Table 2:- Showing the ECG findings in the study population.
|
ECG FEATURES |
NO. OF PATIENTS |
PERCENTAGE |
|
P pulmonale |
221 |
62% |
|
Low voltage complex |
57 |
16% |
|
Normal |
77 |
22% |
Our study were P-pulmonale was found in 221(62%) cases, low voltage complex was found in 57(16%) cases, right bundle brunch block pattern was noted in (28,8%) and ECG picture of right ventricular hypertrophy was observed in (7,2%) case. In 77 (22%) cases ECG was normal. We did not get arrhythmia in any case. P-pulmonale was the predominant ECG finding in our study, and that signified right atrial enlargement as a result of RV hypertrophy secondary to pulmonary arterial hypertension in COPD.
Table 3:- Showing correlation between X-ray chest finding and LV diastolic dysfunction
|
X-RAY CHEST FINDING |
NO .OF PATIENTS |
LEFT VEBTRICULAR DIASTOLIC DYSFUNCTION |
PERCENTAGE
|
|
Hyper-inflated lung |
257 |
236 |
91.83% |
|
Prominent broncho-vascular marking |
98 |
71 |
72.45% |
We analyzed the correlation between radiological finding of chest and the prevalence of LV diastolic dysfunction.

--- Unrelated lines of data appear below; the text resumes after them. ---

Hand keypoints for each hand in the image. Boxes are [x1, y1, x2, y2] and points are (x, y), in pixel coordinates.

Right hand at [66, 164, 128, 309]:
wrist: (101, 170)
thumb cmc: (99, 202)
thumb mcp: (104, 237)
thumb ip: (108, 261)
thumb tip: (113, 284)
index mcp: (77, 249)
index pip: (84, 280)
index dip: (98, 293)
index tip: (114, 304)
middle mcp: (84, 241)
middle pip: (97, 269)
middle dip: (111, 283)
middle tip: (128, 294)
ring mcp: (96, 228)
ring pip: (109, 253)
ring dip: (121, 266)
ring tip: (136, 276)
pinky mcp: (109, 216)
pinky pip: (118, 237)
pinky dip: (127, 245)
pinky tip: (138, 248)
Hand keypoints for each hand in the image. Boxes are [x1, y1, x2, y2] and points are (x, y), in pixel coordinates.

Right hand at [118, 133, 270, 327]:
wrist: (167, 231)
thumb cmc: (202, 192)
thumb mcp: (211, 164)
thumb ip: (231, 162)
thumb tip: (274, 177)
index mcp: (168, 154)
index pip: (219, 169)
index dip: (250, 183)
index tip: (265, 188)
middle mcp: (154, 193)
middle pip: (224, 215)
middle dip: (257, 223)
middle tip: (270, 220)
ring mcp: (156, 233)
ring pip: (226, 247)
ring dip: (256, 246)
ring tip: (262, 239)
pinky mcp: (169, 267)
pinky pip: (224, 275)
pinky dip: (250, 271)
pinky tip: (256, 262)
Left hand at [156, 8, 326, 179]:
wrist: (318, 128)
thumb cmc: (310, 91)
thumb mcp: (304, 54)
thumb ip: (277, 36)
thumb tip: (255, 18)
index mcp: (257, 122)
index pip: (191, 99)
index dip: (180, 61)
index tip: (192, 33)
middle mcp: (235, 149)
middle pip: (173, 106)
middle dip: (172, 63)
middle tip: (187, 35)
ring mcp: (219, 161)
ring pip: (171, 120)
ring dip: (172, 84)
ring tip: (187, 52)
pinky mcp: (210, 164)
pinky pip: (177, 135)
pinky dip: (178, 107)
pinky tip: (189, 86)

Radiological findings of LV diastolic dysfunction was observed in 236 out of 257 (91.83%) cases with hyperinflated lung in CXR, whereas it was 71 out of 98 (72.42%) in patients with prominent broncho-vascular marking in CXR. The calculated χ² was 1.73 and P was 0.18. So, there was no significant relation between chest x-ray findings and LV diastolic dysfunction. (P = > 0.05).
DISCUSSION
We have assessed left ventricular function in COPD patients and have found that majority of them have LV diastolic dysfunction and that is statistically highly significant (p< 0.05). In our study we recovered dyspnea to be the frequent symptom. Although some studies signal a weak relation between the symptoms of dyspnea as a index of disease severity and left ventricular expulsion fraction (FEV1, LVEF).3 But some other studies did not find any such corelationship4-5. We too did not find any significant association between this predominant symptom of dyspnea and LV diastolic dysfunction (p>0.05)

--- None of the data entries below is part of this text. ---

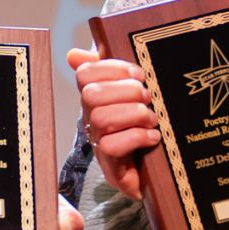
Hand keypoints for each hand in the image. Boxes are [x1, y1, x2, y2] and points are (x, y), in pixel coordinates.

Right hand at [70, 47, 156, 201]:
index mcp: (96, 98)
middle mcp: (91, 118)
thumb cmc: (141, 130)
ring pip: (101, 119)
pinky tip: (152, 137)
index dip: (111, 68)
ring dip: (133, 115)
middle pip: (91, 95)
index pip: (85, 73)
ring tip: (152, 119)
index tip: (137, 73)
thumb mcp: (132, 96)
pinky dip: (136, 137)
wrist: (152, 175)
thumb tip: (76, 54)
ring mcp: (98, 142)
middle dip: (126, 91)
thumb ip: (112, 72)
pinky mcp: (111, 165)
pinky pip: (111, 146)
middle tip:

We determined that there was addition prevalence of LV diastolic dysfunction in our subset of patients, but only one patient had systolic dysfunction which was not important statistically. We could not found the cause of systolic dysfunction in one patient as we excluded patients with myocardial infarction, ischaemic heart disease, cardiomegaly, valvular heart disease and hypertensive heart disease. To find out hidden ischaemic heart disease or myocardial disease, cardiac catheterization, coronary angiography or myocardial biopsy were necessary but those procedures were not included in our study. A. K. Podder et al6 according constant of LV systolic function like EF, was down in the subset of patients of COPD with corpulmonale. However we did not find any such co-relation.
CONCLUSION
We recovered 2 % cases with low EF, and the mean EF was (67%) with standard deviation SD (7%). No patient in my study had abnormal ventricular wall movement. For assessment of LV diastolic function I recorded early rapid filling phage /late rapid filling phage (E/A), deceleration time (DT) and is volumetric relaxation time (IVRT). We noted low E/A ratio (normal: 1-1.5) in 84% cases, and the mean E/A ratio was 0.92 with SD 0.20. We recovered accrued DT in 84% cases with mean 247.42 ± 18.76. IVRT was accrued in 84% cases with mean 96.78 ± 8.44. Left ventricular diastolic dysfunction was noted in 84% proceeding and both systolic and diastolic dysfunction was listed in 2% case. Separated systolic dysfunction was not recovered in the examination. 48 patients had normal echocardiography.